TESTO FORNITO ::
<<<<

Gli orti urbani. Tanti piccoli appezzamenti vicini, un unico respiro.

Meriggiare pallido e assorto presso un rovente muro d’orto, ascoltare tra i pruni e gli sterpi schiocchi di merli, frusci di serpi”. In questa poesia, che fa parte della raccolta “Ossi di seppia”, Eugenio Montale fa comprendere la sensazione di beatitudine che offre lo stare in riposo, all’aperto e in luogo ombroso presso un muro di un orto.

Un orto che si può coltivare anche in città, come sta accadendo da alcuni anni in Italia. Sono 21 milioni i cittadini che coltivano un pezzo di terra, popolo pacifico con il pollice verde che, armato di vanga e rastrello, ridisegna spazi di verde nel suo territorio urbano contribuendo la crescita delle relazioni sociali delle comunità, dal centro alla periferia.

 

Proteggere, custodire, valorizzare

Proteggere, custodire e valorizzare “sora nostra matre terra” cambiando positivamente il nostro stile di vita. A Bergamo Valentina Rinaldi coltiva quest’attenzione al territorio da anni, è una delle principali sostenitrici degli orti urbani a Bergamo e fa parte del gruppo di cittadini “Orti nel Parco”.

>>>>

I DATI ::
<<<<

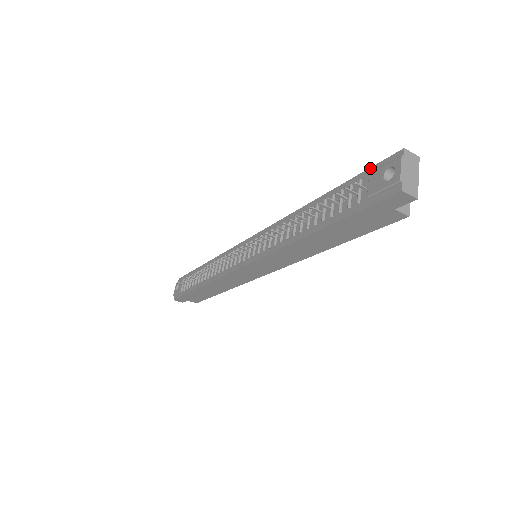
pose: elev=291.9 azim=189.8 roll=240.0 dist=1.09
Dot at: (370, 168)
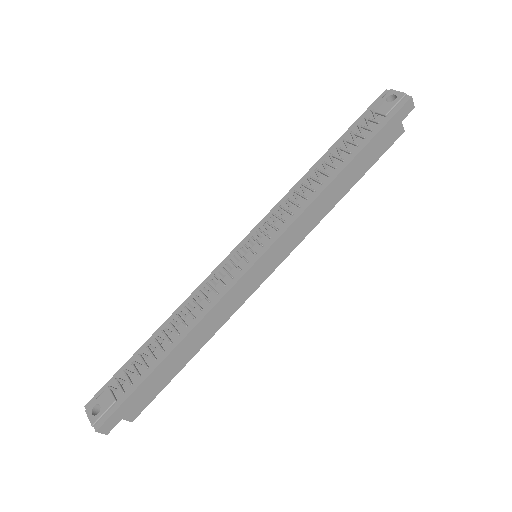
Dot at: (366, 111)
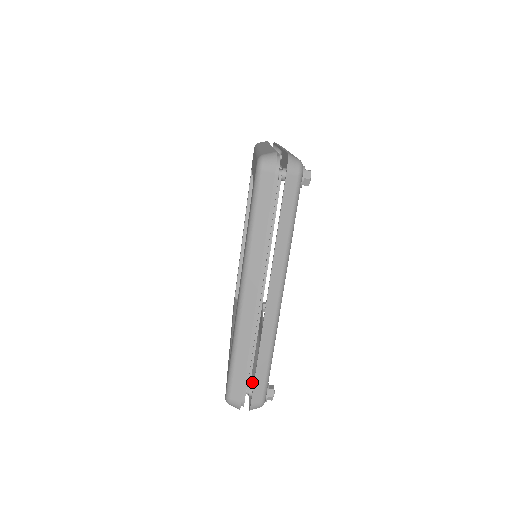
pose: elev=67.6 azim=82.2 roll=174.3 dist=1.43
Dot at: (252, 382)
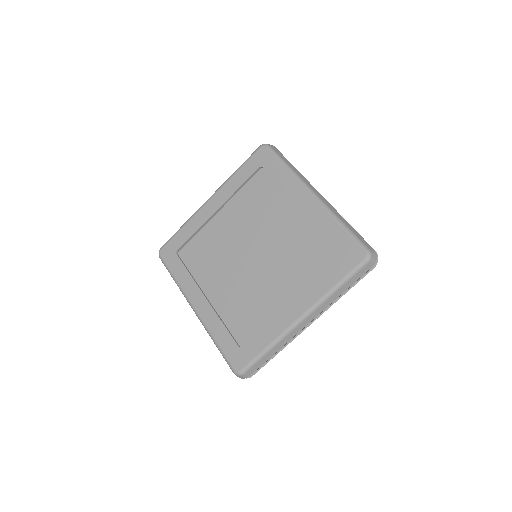
Dot at: occluded
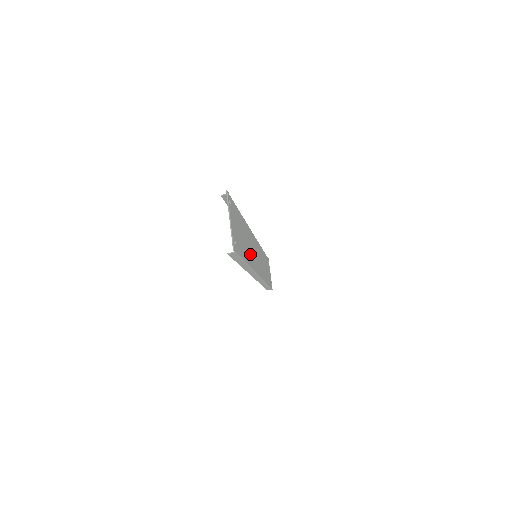
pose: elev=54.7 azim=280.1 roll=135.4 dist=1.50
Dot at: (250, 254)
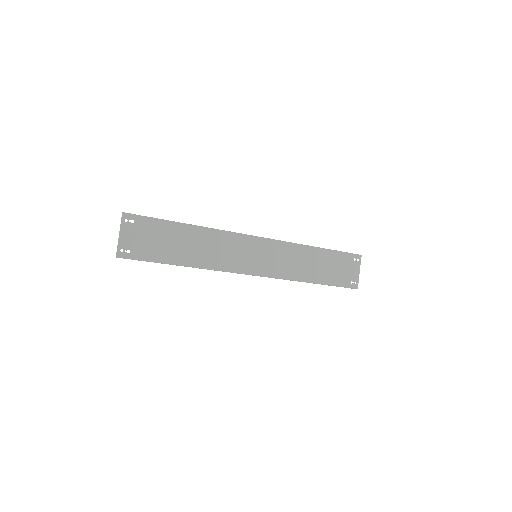
Dot at: (208, 256)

>>>>

ISTRUZIONI ESERCIZIO ::
- a) Trascrivi fedelmente il brano del testo sugli orti urbani che comincia con le parole contenenti "Un orto che" e finisce con "centro alla periferia.".
- b) Restituisci parola per parola tutte le righe dei record, tralasciando le immagini.

RISPOSTE ::
- a)
Un orto che si può coltivare anche in città, come sta accadendo da alcuni anni in Italia. Sono 21 milioni i cittadini che coltivano un pezzo di terra, popolo pacifico con il pollice verde che, armato di vanga e rastrello, ridisegna spazi di verde nel suo territorio urbano contribuendo la crescita delle relazioni sociali delle comunità, dal centro alla periferia.

- b)
pose: elev=291.9 azim=189.8 roll=240.0 dist=1.09
Dot at: (370, 168)
Dot at: (366, 111)
pose: elev=67.6 azim=82.2 roll=174.3 dist=1.43
Dot at: (252, 382)
Dot at: occluded
pose: elev=54.7 azim=280.1 roll=135.4 dist=1.50
Dot at: (250, 254)
Dot at: (208, 256)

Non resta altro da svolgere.